I'm looking forward to seeing what the physical therapy session is like--I've never had one.
 
If you've got numbness in your fingers from a shoulder injury then it sounds to me like you've probably injured a nerve, maybe bruised it. Good news is it should get better. Bad news is it can take 3-6 months. At least that's been my experience.

Personally, I'm pretty much a total baby when it comes to dealing with pain. I head for the drugs with no compunction whatsoever. Ibuprofen is better than aspirin or acetominophen for muscle/joint pain. I'm surprised your doctor told you to put cold on it. Cold is used right after an injury to keep the swelling down. After that they usually advise heat to keep the muscles loose and bring blood tothe area.

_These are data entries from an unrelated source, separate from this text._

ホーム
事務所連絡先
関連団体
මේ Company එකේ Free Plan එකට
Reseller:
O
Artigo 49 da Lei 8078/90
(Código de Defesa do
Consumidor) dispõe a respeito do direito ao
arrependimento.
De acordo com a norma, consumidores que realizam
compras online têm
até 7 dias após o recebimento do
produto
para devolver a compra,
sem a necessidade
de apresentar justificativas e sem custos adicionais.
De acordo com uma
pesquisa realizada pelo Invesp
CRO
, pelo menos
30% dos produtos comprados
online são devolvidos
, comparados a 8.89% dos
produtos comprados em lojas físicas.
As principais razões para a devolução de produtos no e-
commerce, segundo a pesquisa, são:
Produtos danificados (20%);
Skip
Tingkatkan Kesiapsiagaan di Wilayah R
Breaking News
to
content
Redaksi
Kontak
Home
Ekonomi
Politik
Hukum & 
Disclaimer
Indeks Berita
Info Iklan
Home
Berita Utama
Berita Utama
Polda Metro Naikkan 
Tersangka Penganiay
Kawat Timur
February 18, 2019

A few ideas: I had back spasms once so severe that the only way I could get around the house was lying over a rolling desk chair and pushing myself with my toes (I didn't go very far). The thing that finally helped me the most (besides time) was a $20 vibrating massager from the drugstore. (No wisecracks, please) Of course, those were muscle spasms, but it was amazing how well that worked.

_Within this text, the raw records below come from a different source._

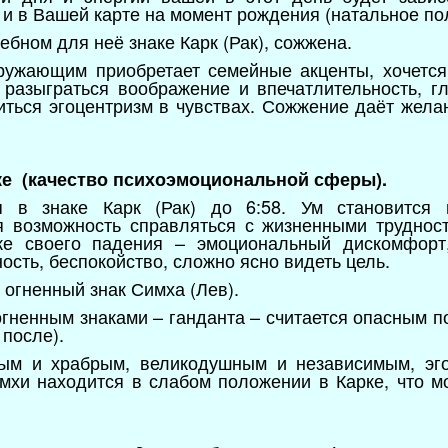
е и в Вашей карте на момент рождения (натальное п
бном для неё знаке Карк (Рак), сожжена.
ружающим приобретает семейные акценты, хочется
 разыграться воображение и впечатлительность, г
иться эгоцентризм в чувствах. Сожжение даёт жела
аке (качество психоэмоциональной сферы).
я в знаке Карк (Рак) до 6:58. Ум становится 
 возможность справляться с жизненными трудност
ке своего падения – эмоциональный дискомфорт,
сть, беспокойство, сложно ясно видеть цель.
 огненный знак Симха (Лев).
гненным знаками – ганданта – считается опасным п
 после).
ным и храбрым, великодушным и независимым, эг
имхи находится в слабом положении в Карке, что 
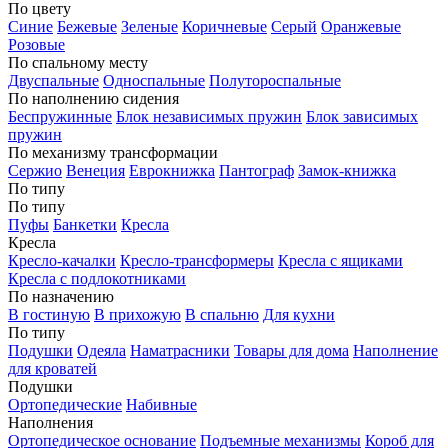
По цвету
Синие
Бежевые
Зеленые
Коричневые
Серый
Оранжевые
Розовые
По спальному месту
Двуспальные
Односпальные
Полутороспальные
По наполнению сидения
Беспружинные
Блок независимых пружин
Блок зависимых
пружин
По механизму трансформации
Сержио
Венеция
Еврокнижка
Пантограф
Замок-книжка
По типу
По типу
Пуфы
Банкетки
Кресла
Кресла
Кресло-качалки
Кресло-трансформеры
Кресла с ящиками
Кресла с подлокотниками
По назначению
В гостиную
В прихожую
В спальню
Для кухни
По типу
Подушки
Одеяла
Наматрасники
Товары для дома
Наполнение
для кроватей
Подушки
Ортопедические
Набивные
Наполнения
Ортопедическое основание
Подъемные механизмы
Короб для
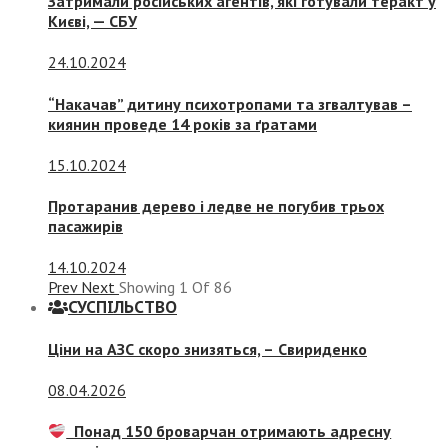
Затримали російських агентів, які готували теракт у
Києві, — СБУ
24.10.2024
“Накачав” дитину психотропами та згвалтував –
киянин проведе 14 років за ґратами
15.10.2024
Протаранив дерево і ледве не погубив трьох
пасажирів
14.10.2024
Prev
Next
Showing
1
Of
86
СУСПIЛЬСТВО
Ціни на АЗС скоро знизяться, –
Свириденко
08.04.2026
Понад 150 броварчан отримають адресну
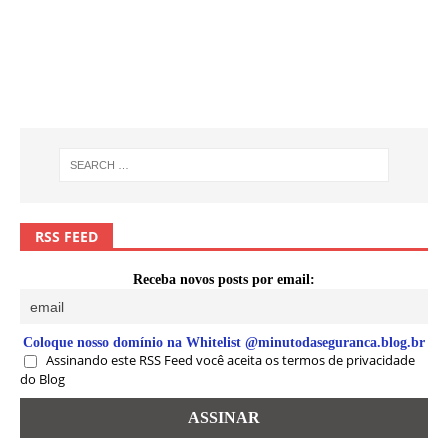
RSS FEED
Receba novos posts por email:
Coloque nosso domínio na Whitelist @minutodaseguranca.blog.br
Assinando este RSS Feed você aceita os termos de privacidade
do Blog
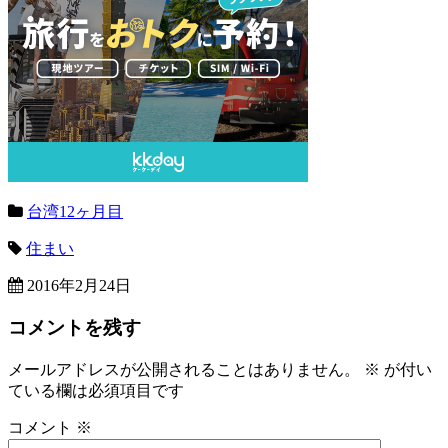
台湾12ヶ月目
住まい
2016年2月24日
コメントを残す
メールアドレスが公開されることはありません。
※
が付い
ている欄は必須項目です
コメント
※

You might consider a chiropracter, who I've heard can work wonders on back injuries, especially on ones that most MD's just dismiss. Most MD's pretty much shrug off back injuries because there's just not much they can do about them. Chiropracters make their bread and butter off treating untreatable conditions.

If not that, maybe consider an acupuncturist. My wife had some pretty bad shoulder pain due to arthritis, and an acupuncturist made her pain free in a couple of session. The pain's coming back now, but that was six months ago, and the results were really pretty damned miraculous. I think the sessions cost like $30.

---dr.M.
 
All your ideas sound good, Dr. M. I prefer heat to treat this problem--it feels better. I have a heating pad upstairs that I have to share with the Abyssinian cat, who recently had abdominal surgery (she swallowed 3+ ft. of blind cord, passed one foot of it, couldn't pass the rest, and had to have the rest surgically removed, $7.00+, ow, ow) and a little buckwheat pillow I can nuke. When I used to have lumbar trouble all the time, there was a good chiropractor I used to go to, who unfortunately is not on my current plan. I've heard good things about acupuncture too.